Заяц побежал и за пригоркой нашел человека.

— Слушай, Кузьмич, Бог дал нам, зверям, кушанье, этакую мисищу с разумом! — велел разделить поровну. Все наши сошлись на угощение, уж метили заняться едой, да я остановил. Иди ты скорей в наше сборище, да не мешкай, выдь ты на середку да прямо за миску: «А, мол, моя доля осталась!» — да один все и приканчивай, а как съешь миску мне, Кузьмич. Понимаешь?

— Ладно.

* * *

И пошел человек за зайцем на звериное сборище управляться с Божьей сладкой пищей — разумом.

И как научил его заяц, так все и сделал: вышел он на середку, ухватился за миску:

— А! моя доля!

Да всю и съел, а миску зайцу.

Заяц облизал миску.

Тут только и опомнились звери.

— Что за безобразие! — роптали звери.

А тигр-зверь пуще всех.

— Бог дал нам кушанье, — кричал тигр, не унимался, — велел разделить поровну, а оно двоим досталось. Так этого оставить не годится. И уж если на то пошло, пускай всякий год родится у меня по девяти детенышей и пускай поедают они зайчат и ребятишек.

Как заяц услышал про зайчат-то, насмерть перепугался, да из сборища скок от зверей в поле и там под колючку.

Известно, какая у зайца защита: ни клыка, ни рога, ни шипа, а под колючкой и заяц — ёж.

Ну, а звери погомонили, погомонили и стали расходиться: кто в поле, кто в луга, кто в дубраву, слоны к слонам, крокодилы к крокодилам.

Пошел и тигр.

* * *

Идет тигр полем, твердит молитву:

— Господи, пусть всякий год у меня родится по девяти детенышей: пожирают и поедают. Господи, пусть всякий год у меня родится по девяти детенышей: пожирают и поедают!

И так это ловко выговаривает, вот-вот от слова и станется: услышит Бог тигрову молитву и пойдут рождаться у тигра по девяти детенышей ежегодно, беда!

Поравнялся тигр с колючкой.

— Господи, пусть всякий год у меня родится по девяти детенышей: пожирают и поедают!

А заяц со страху не выдержал да перед самым носом и выпрыгнул.

Тигр вздрогнул — из памяти все и вышибло.

— Чего ты тут делаешь? — крикнул тигр на зайца.

— Я ничего, Еронимыч, очень страшно. Как ты сказал, твои детеныши будут поедать моих зайчат, я и выскочил. Я тебя боюсь, Еронимыч!

— Постой, о чем это я молился-то, дай Бог памяти?

— А ты твердил, — сказал заяц, — «Го-осподи, пусть через каждые девять лет родится у меня по одному и единому детенышу!»

— Ах, да! Ну, спасибо.

И пошел тигр от колючки.

— Господи, пусть через каждые девять лет родится у меня по одному и единому детенышу! — твердил тигр молитву.
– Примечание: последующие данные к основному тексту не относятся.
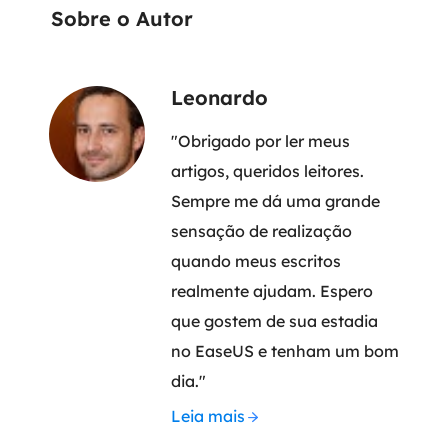
Sobre o Autor
Leonardo
"Obrigado por ler meus
artigos, queridos leitores.
Sempre me dá uma grande
sensação de realização
quando meus escritos
realmente ajudam. Espero
que gostem de sua estadia
no EaseUS e tenham um bom
dia."
Leia mais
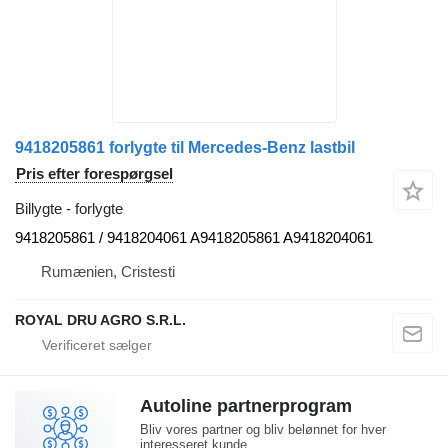
9418205861 forlygte til Mercedes-Benz lastbil
Pris efter forespørgsel
Billygte - forlygte
9418205861 / 9418204061 A9418205861 A9418204061
Rumænien, Cristesti
ROYAL DRU AGRO S.R.L.
Autoline partnerprogram
Bliv vores partner og bliv belønnet for hver
interesseret kunde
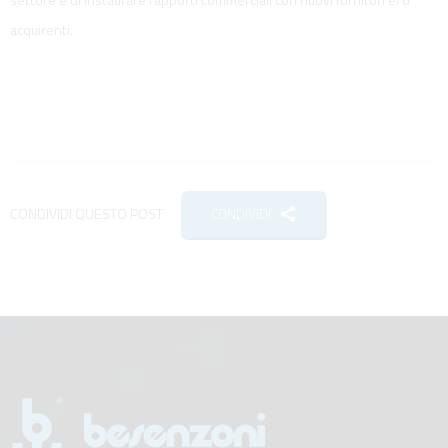
acquirenti.
CONDIVIDI QUESTO POST
CONDIVIDI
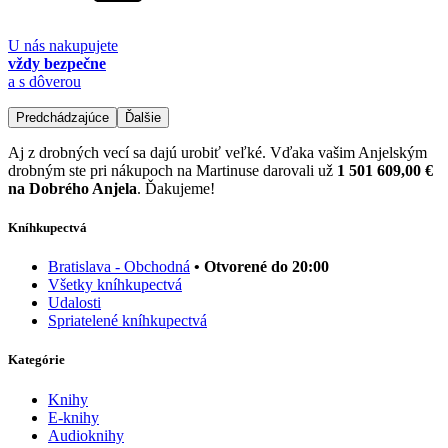
U nás nakupujete
vždy bezpečne
a s dôverou
Predchádzajúce
Ďalšie
Aj z drobných vecí sa dajú urobiť veľké. Vďaka vašim Anjelským
drobným ste pri nákupoch na Martinuse darovali už
1 501 609,00 €
na Dobrého Anjela
. Ďakujeme!
Kníhkupectvá
Bratislava - Obchodná
• Otvorené do 20:00
Všetky kníhkupectvá
Udalosti
Spriatelené kníhkupectvá
Kategórie
Knihy
E-knihy
Audioknihy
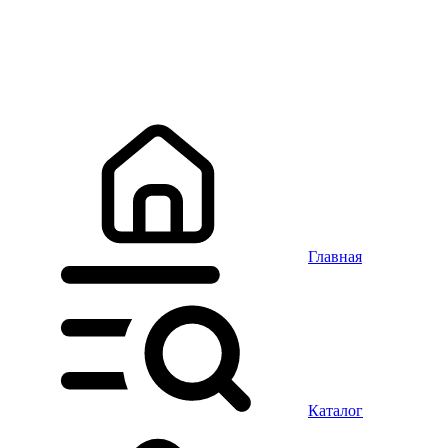
Главная
Каталог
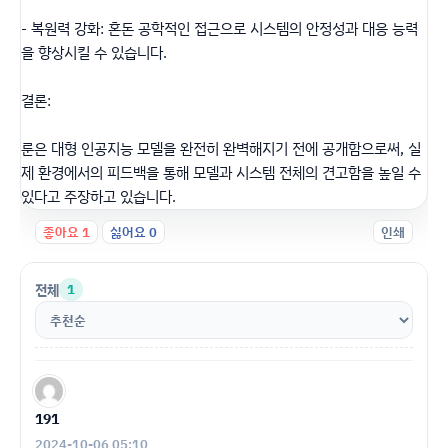
- 복원력 강화: 혼돈 공학적인 접근으로 시스템의 안정성과 대응 능력
을 향상시킬 수 있습니다.
결론:
룬은 대형 인공지능 모델을 완전히 완벽해지기 전에 공개함으로써, 실
제 환경에서의 피드백을 통해 모델과 시스템 전체의 견고함을 높일 수
있다고 주장하고 있습니다.
좋아요
1
싫어요
0
인쇄
전체
1
191
2024-10-06 05:10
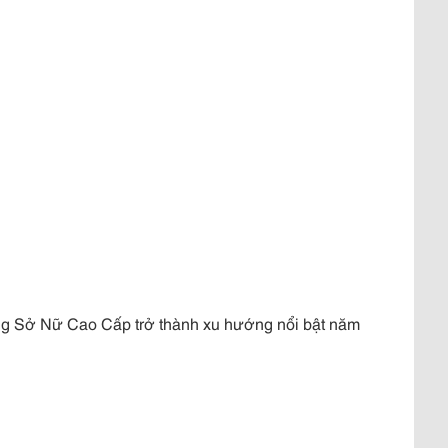
ng Sở Nữ Cao Cấp trở thành xu hướng nổi bật năm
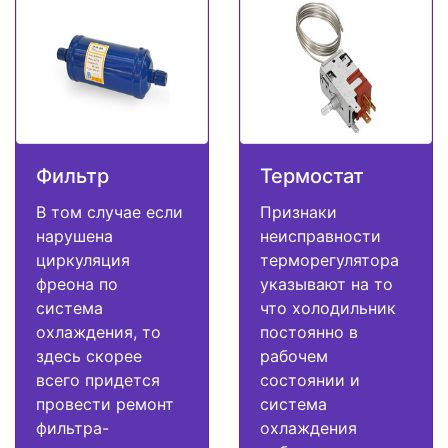
Фильтр
Термостат
В том случае если
Признаки
нарушена
неисправности
циркуляция
терморегулятора
фреона по
указывают на то
система
что холодильник
охлаждения, то
постоянно в
здесь скорее
рабочем
всего придется
состоянии и
провести ремонт
система
фильтра-
охлаждения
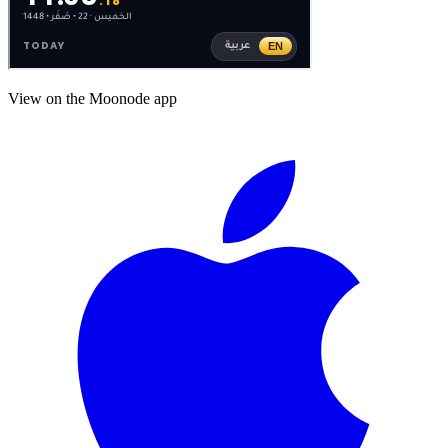
View on the Moonode app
И так это ловко выговаривал, вот-вот от слова и станется: Бог услышит молитву, и будет у тигра через каждые девять лет рождаться по одному и единому детенышу.

Да так оно и будет.

А заяц бежал по полю, усищами усатый пошевеливал: эка, ловко от тигра отбоярился, все-то нынче целы останутся, — и ребятишки голопузые и зайчата любезные.

Овца жила тихо-смирно…*

Овца жила тихо-смирно и был у овцы ягненок. Как-то сидит овца под окошком и тут же ягненочек ее трется. И случился такой грех — мимо проходил Волк Волкович.

Увидала овца волка, — затряслись поджилки, и уж с места не может подняться, сидит и дрожит.

А бежал заяц, видит ни жива, ни мертва овца, а никого нет, приостановился.

— Что такое?

— Ой, Иваныч, смерть пришла!

— Какая такая смерть?

— Волк прошел, Волкович: не миновать, съест.

— Ну, вот еще! Я тебя выручу.

— Выручи, Иваныч!

— Ладно.

Заяц сел на овцу и поехал, а ягненок сзади бежит. Куда едет заяц, овца ничего не знает, а спросить боится, так и везет зайца.

* * *

Выехали на большую дорогу, — там была покинутая стоянка, валялись всякие отбросы.

Заяц увидел лоскуток войлока, велел поднять ягненку. Красная тряпочка валялась, и красную тряпочку поднял ягненок. А потом красный ярлычок от чайной обертки велел ягненку подобрать заяц.

Тут заяц повернул овцу с дороги и поехали тропкой, и доехали до самой до норы волчиной.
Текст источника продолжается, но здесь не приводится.